Just to the N is the celebrated Tomb of the Harpies (more correctly, Sirens), dating from the early 5th c. B.C. and nearly 9 m high. The funerary monument, atop its monolithic shaft, was decorated with dynastic reliefs that are now in the British Museum (they have been replaced on the monument itself by casts). The Sirens carry small-scale female figures representing dead souls. Still farther to the NE, beyond the Roman agora, is another remarkable dynastic pillar tomb, probably of the last quarter of the 5th c. B.C. It is almost completely preserved except for the dynast's statue, which, with its lion base, once surmounted the whole 11 m ensemble. The funeral chamber, below the projecting roof atop which the statue was placed, was decorated with reliefs (now in the Istanbul Archaeological Museum) showing the ruler's victories. The monolithic pillar proper is inscribed in both Lycian (as yet undeciphered) and Greek. Across the site to the NE, some 550 m distant, are the sites or remains of three more tombs: the Pavaya Tomb (4th c. B.C., all in the British Museum); the Lion Tomb, the Earliest Lycian pillar tomb so far known, dating from about 545 B.C. (the reliefs are also in the British Museum); and a well-preserved pillar tomb of the 4th c. B.C. with a monolithic shaft supporting a marble burial chamber that is surmounted by a sharply defined, projecting horizontal roof.

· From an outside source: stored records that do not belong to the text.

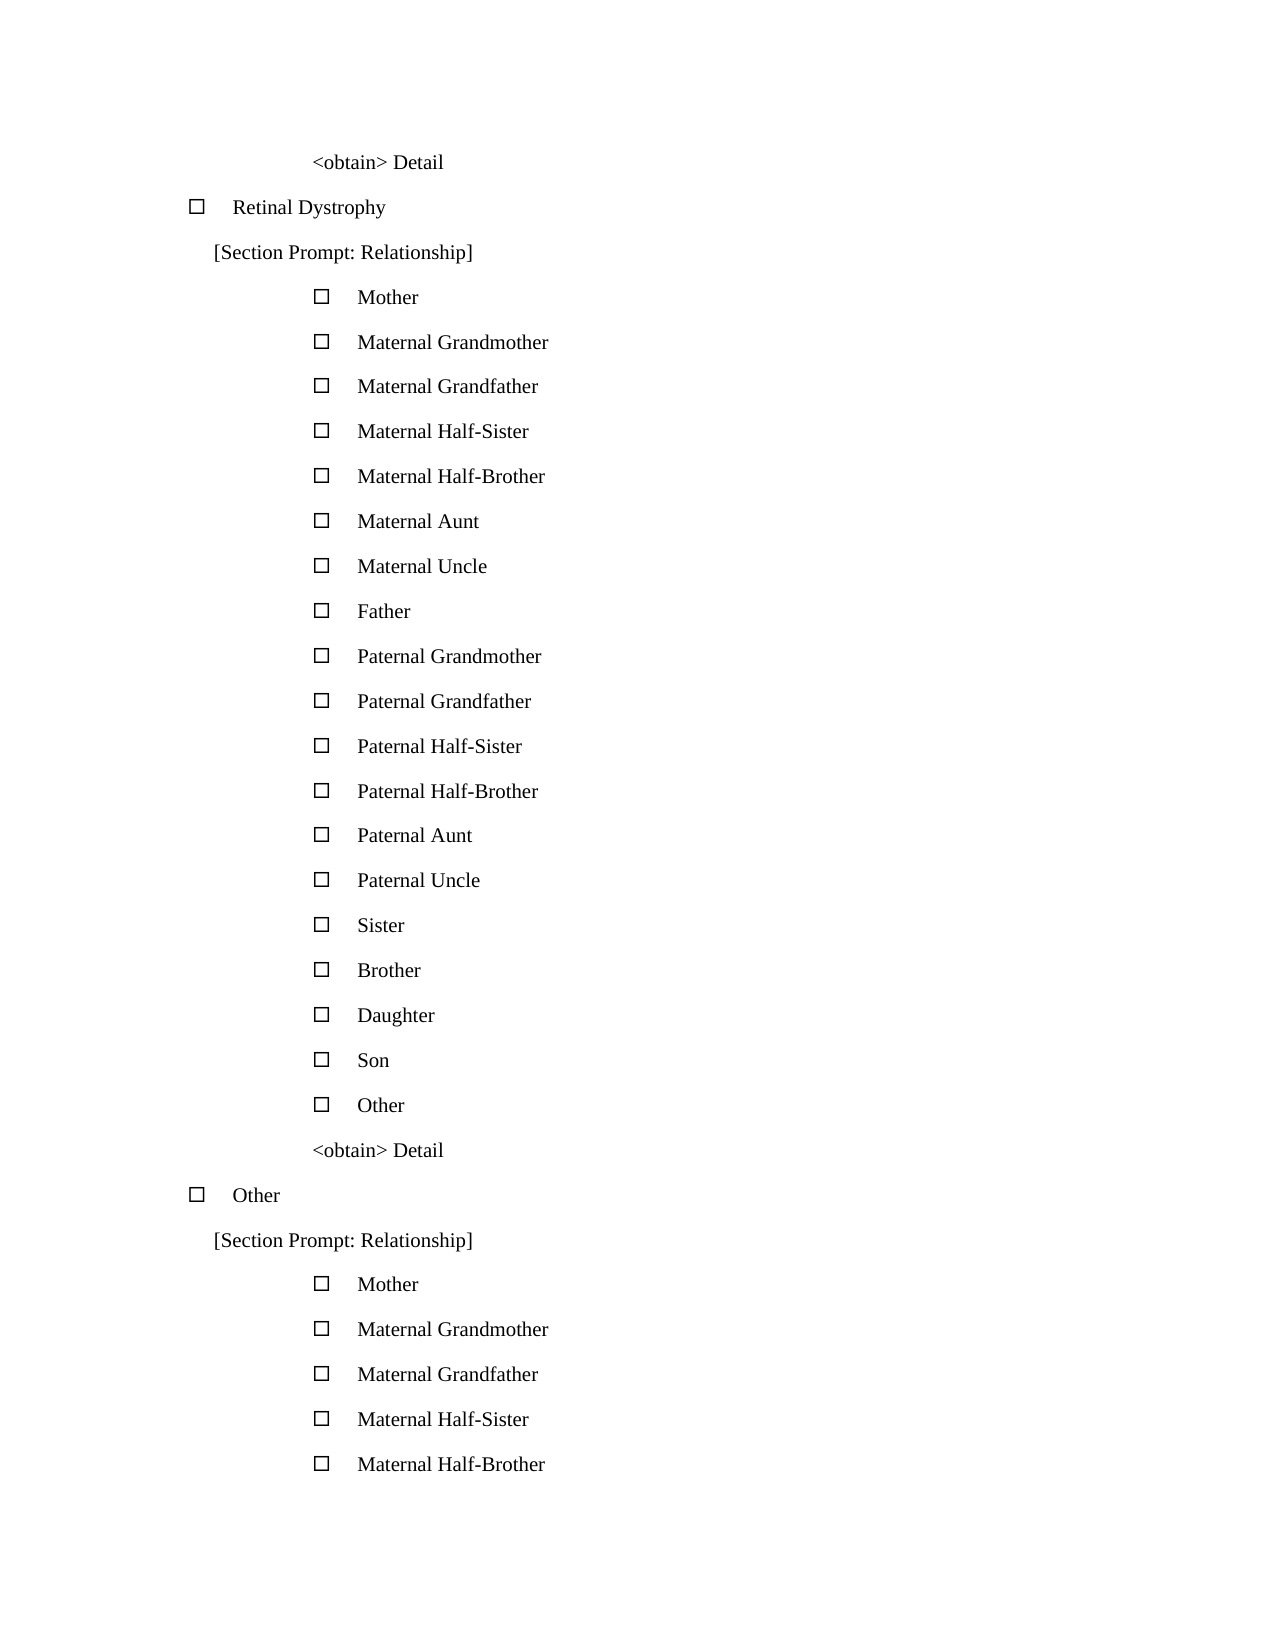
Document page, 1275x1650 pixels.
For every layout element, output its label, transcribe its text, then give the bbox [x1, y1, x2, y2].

list Maternal Aunt [312, 509, 1125, 533]
list Maternal Grandmother [312, 1317, 1125, 1341]
list <obtain> Detail [312, 1138, 1125, 1162]
list Paternal Aunt [312, 823, 1125, 847]
list Mother [312, 1272, 1125, 1296]
list Maternal Grandfather [312, 1362, 1125, 1386]
list [Section Prompt: Relationship] [214, 1227, 1125, 1252]
list Maternal Uncle [312, 554, 1125, 578]
list Maternal Half-Brother [312, 464, 1125, 488]
list Other [312, 1093, 1125, 1117]
list Maternal Half-Sister [312, 1407, 1125, 1431]
text Other [187, 1183, 1125, 1207]
list [Section Prompt: Relationship] [214, 240, 1125, 264]
list Paternal Half-Sister [312, 734, 1125, 758]
list Paternal Grandmother [312, 644, 1125, 668]
list Maternal Half-Brother [312, 1452, 1125, 1476]
list Maternal Half-Sister [312, 419, 1125, 443]
list Maternal Grandfather [312, 374, 1125, 398]
list Father [312, 599, 1125, 623]
list Mother [312, 285, 1125, 309]
text Retinal Dystrophy [187, 195, 1125, 219]
list Daughter [312, 1003, 1125, 1027]
list Brother [312, 958, 1125, 982]
list Maternal Grandmother [312, 329, 1125, 354]
list Paternal Grandfather [312, 689, 1125, 713]
list Paternal Uncle [312, 868, 1125, 892]
list <obtain> Detail [312, 150, 1125, 174]
list Sister [312, 913, 1125, 937]
list Son [312, 1048, 1125, 1072]
list Paternal Half-Brother [312, 778, 1125, 803]
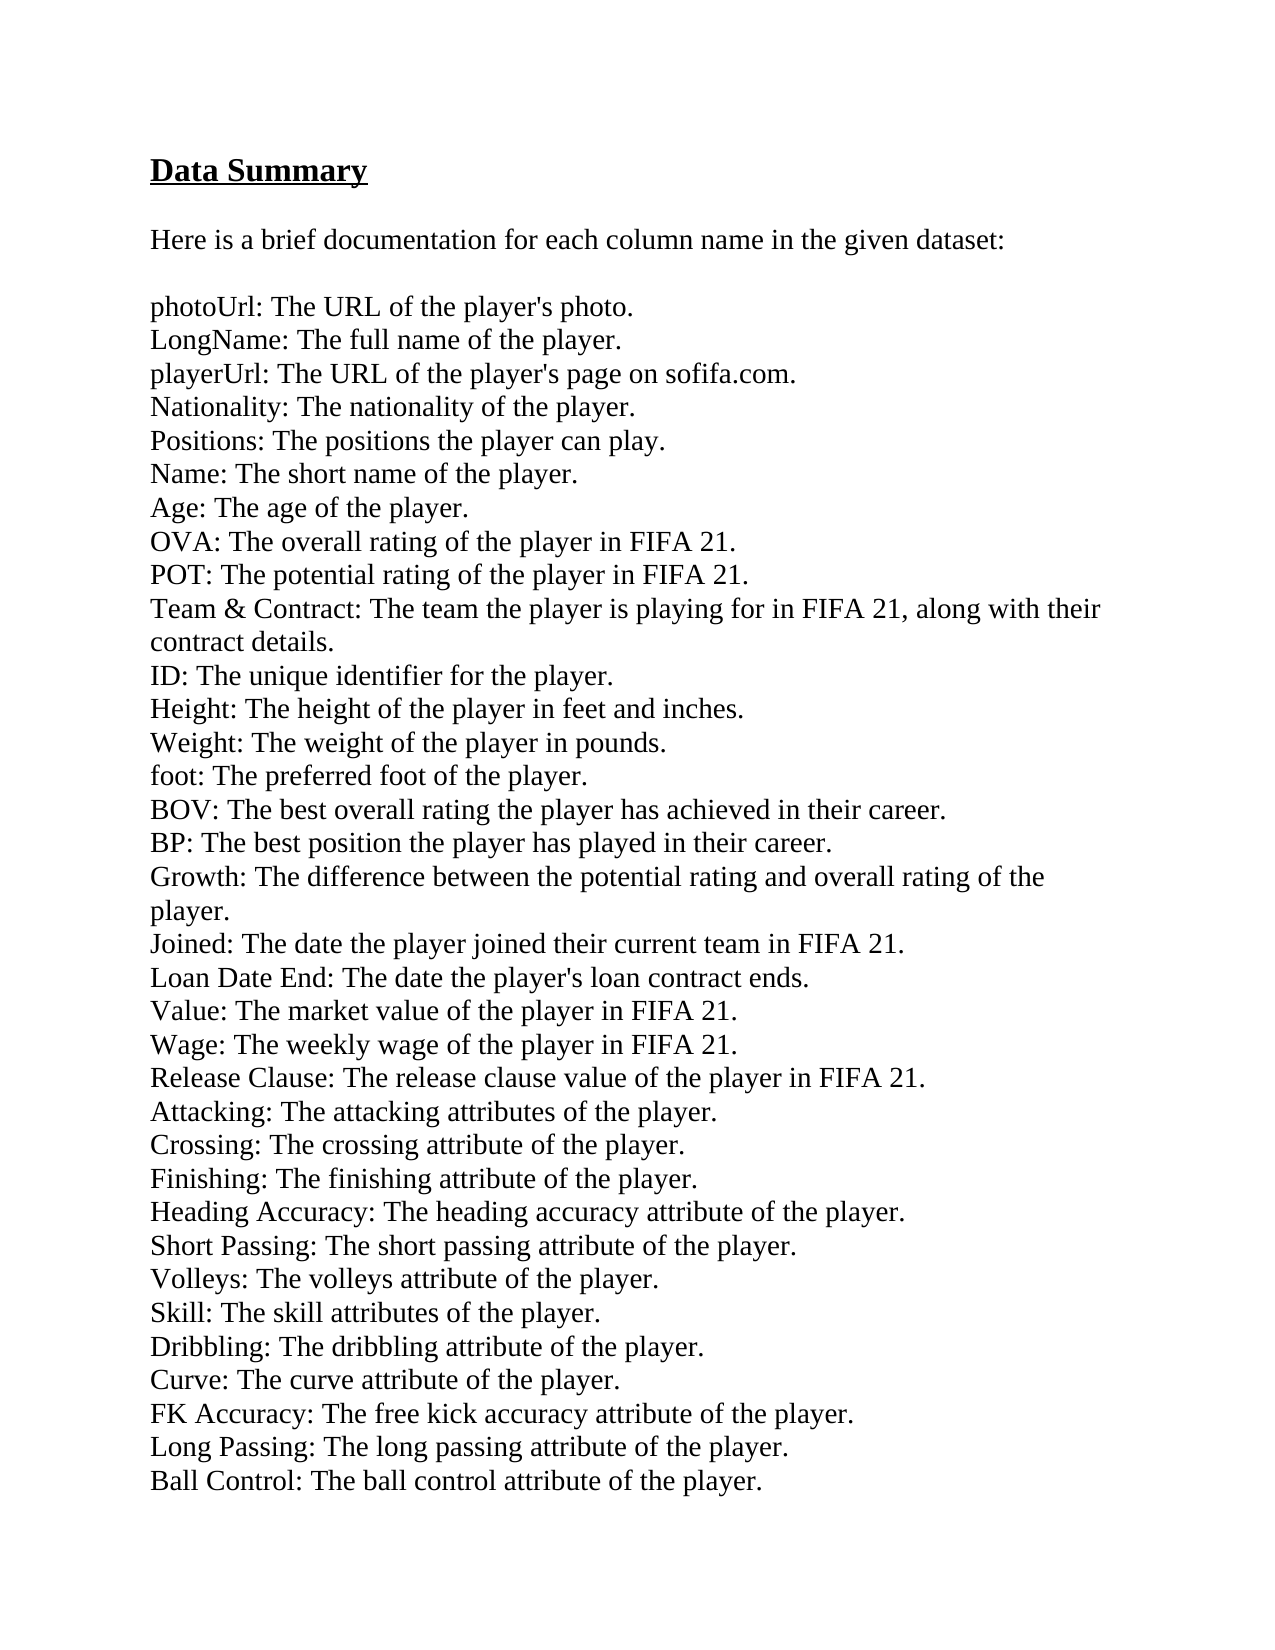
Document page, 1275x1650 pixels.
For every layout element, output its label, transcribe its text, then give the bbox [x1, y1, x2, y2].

text ID: The unique identifier for the player. [150, 658, 1125, 691]
text Short Passing: The short passing attribute of the player. [150, 1228, 1125, 1262]
text OVA: The overall rating of the player in FIFA 21. [150, 524, 1125, 557]
text Growth: The difference between the potential rating and overall rating of the player. [150, 859, 1125, 926]
text Skill: The skill attributes of the player. [150, 1295, 1125, 1329]
text Attacking: The attacking attributes of the player. [150, 1094, 1125, 1127]
text Nationality: The nationality of the player. [150, 389, 1125, 423]
text POT: The potential rating of the player in FIFA 21. [150, 557, 1125, 591]
text Curve: The curve attribute of the player. [150, 1362, 1125, 1396]
text BP: The best position the player has played in their career. [150, 826, 1125, 859]
text Value: The market value of the player in FIFA 21. [150, 993, 1125, 1027]
text Weight: The weight of the player in pounds. [150, 725, 1125, 758]
text Volleys: The volleys attribute of the player. [150, 1262, 1125, 1295]
text Loan Date End: The date the player's loan contract ends. [150, 960, 1125, 993]
text FK Accuracy: The free kick accuracy attribute of the player. [150, 1396, 1125, 1429]
text LongName: The full name of the player. [150, 322, 1125, 356]
text Name: The short name of the player. [150, 457, 1125, 490]
text Height: The height of the player in feet and inches. [150, 691, 1125, 725]
text Joined: The date the player joined their current team in FIFA 21. [150, 926, 1125, 960]
text Ball Control: The ball control attribute of the player. [150, 1463, 1125, 1496]
text Finishing: The finishing attribute of the player. [150, 1161, 1125, 1194]
text Release Clause: The release clause value of the player in FIFA 21. [150, 1060, 1125, 1094]
text foot: The preferred foot of the player. [150, 758, 1125, 792]
text Team & Contract: The team the player is playing for in FIFA 21, along with their contract details. [150, 591, 1125, 658]
text Wage: The weekly wage of the player in FIFA 21. [150, 1027, 1125, 1060]
text BOV: The best overall rating the player has achieved in their career. [150, 792, 1125, 826]
text Dribbling: The dribbling attribute of the player. [150, 1329, 1125, 1362]
text Crossing: The crossing attribute of the player. [150, 1127, 1125, 1161]
text Data Summary [150, 150, 1125, 188]
text Positions: The positions the player can play. [150, 423, 1125, 457]
text Long Passing: The long passing attribute of the player. [150, 1429, 1125, 1463]
text photoUrl: The URL of the player's photo. [150, 289, 1125, 322]
text Here is a brief documentation for each column name in the given dataset: [150, 222, 1125, 255]
text Heading Accuracy: The heading accuracy attribute of the player. [150, 1194, 1125, 1228]
text playerUrl: The URL of the player's page on sofifa.com. [150, 356, 1125, 389]
text Age: The age of the player. [150, 490, 1125, 524]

Of public monuments there are a number of identifiable remains. Rebuilding was frequent over the centuries, and the usual palimpsests of Classical, Hellenistic, Roman, and Byzantine construction appear. There is a Hellenistic gate at the S entrance to the city of the 190s B.C.; just behind it is a Roman arch dedicated to the emperor Vespasian (A.D. 69-79). Immediately S of the Lycian acropolis are polygonal walls of the 4th c. B.C.; nearby are Hellenistic walls. The theater is of Roman date and type and is fairly well preserved; the stage building's essential form is readable. Beyond the theater to the N lies the Roman agora, about 50 m square and perhaps dating from the end of the 2d c. A.D. or the beginning of the 3d. It was surrounded by porticos and dedicated to the twelve Lycian gods.


BIBLIOGRAPHY

F. Demeargne, H. Metzger, et al., Fouilles de Xanthos 1 (1958), 2 (1963), 3 (1969)MPI; EAA 7 (1966) 1225-31PI; RE XVIII A (1967) 1375-1408; E. Akurgal, Ancient Civilizations and Ruins of Turkey (3d ed. 1973) 258-61, with bibliography on p. 364PI.